• [Supplied data]:

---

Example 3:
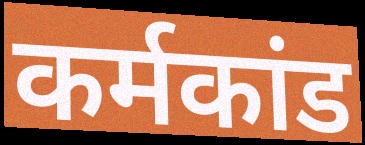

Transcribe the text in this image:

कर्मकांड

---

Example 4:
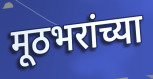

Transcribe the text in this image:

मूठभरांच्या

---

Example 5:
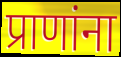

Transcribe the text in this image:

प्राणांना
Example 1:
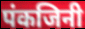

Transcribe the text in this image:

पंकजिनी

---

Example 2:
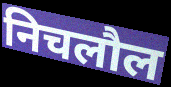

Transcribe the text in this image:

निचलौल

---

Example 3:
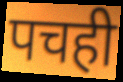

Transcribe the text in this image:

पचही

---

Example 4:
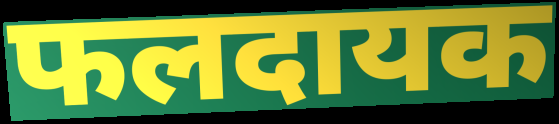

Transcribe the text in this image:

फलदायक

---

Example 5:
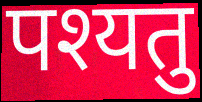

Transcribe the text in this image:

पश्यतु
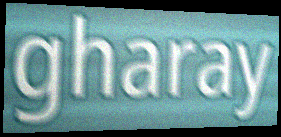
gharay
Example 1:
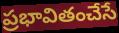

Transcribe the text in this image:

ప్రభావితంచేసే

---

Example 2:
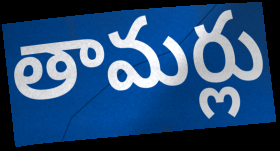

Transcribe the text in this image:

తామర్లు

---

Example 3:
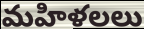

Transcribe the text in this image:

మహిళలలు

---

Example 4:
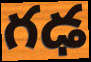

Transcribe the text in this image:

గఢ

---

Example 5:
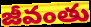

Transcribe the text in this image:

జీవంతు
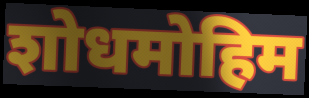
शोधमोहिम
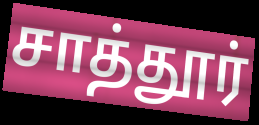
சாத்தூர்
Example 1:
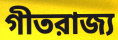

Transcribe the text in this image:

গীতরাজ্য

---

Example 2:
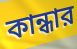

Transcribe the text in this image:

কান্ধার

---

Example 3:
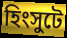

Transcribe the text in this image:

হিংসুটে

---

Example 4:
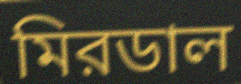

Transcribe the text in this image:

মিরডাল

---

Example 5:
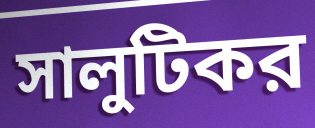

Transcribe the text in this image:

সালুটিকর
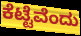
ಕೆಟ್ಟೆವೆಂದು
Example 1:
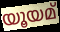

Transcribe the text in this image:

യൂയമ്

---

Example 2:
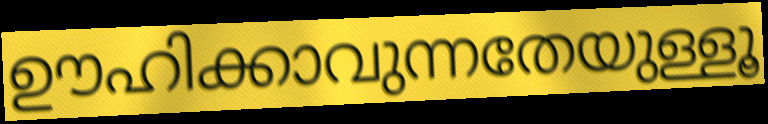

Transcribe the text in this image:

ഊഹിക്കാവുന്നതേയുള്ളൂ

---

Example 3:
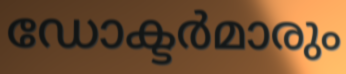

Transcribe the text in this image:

• [Exercise instructions]: From the first line to the last, copy the listing above exactly, dropping all images.

• [Problem solution]:
---

Example 3:

Transcribe the text in this image:

कर्मकांड

---

Example 4:

Transcribe the text in this image:

मूठभरांच्या

---

Example 5:

Transcribe the text in this image:

प्राणांना
Example 1:

Transcribe the text in this image:

पंकजिनी

---

Example 2:

Transcribe the text in this image:

निचलौल

---

Example 3:

Transcribe the text in this image:

पचही

---

Example 4:

Transcribe the text in this image:

फलदायक

---

Example 5:

Transcribe the text in this image:

पश्यतु
gharay
Example 1:

Transcribe the text in this image:

ప్రభావితంచేసే

---

Example 2:

Transcribe the text in this image:

తామర్లు

---

Example 3:

Transcribe the text in this image:

మహిళలలు

---

Example 4:

Transcribe the text in this image:

గఢ

---

Example 5:

Transcribe the text in this image:

జీవంతు
शोधमोहिम
சாத்தூர்
Example 1:

Transcribe the text in this image:

গীতরাজ্য

---

Example 2:

Transcribe the text in this image:

কান্ধার

---

Example 3:

Transcribe the text in this image:

হিংসুটে

---

Example 4:

Transcribe the text in this image:

মিরডাল

---

Example 5:

Transcribe the text in this image:

সালুটিকর
ಕೆಟ್ಟೆವೆಂದು
Example 1:

Transcribe the text in this image:

യൂയമ്

---

Example 2:

Transcribe the text in this image:

ഊഹിക്കാവുന്നതേയുള്ളൂ

---

Example 3:

Transcribe the text in this image:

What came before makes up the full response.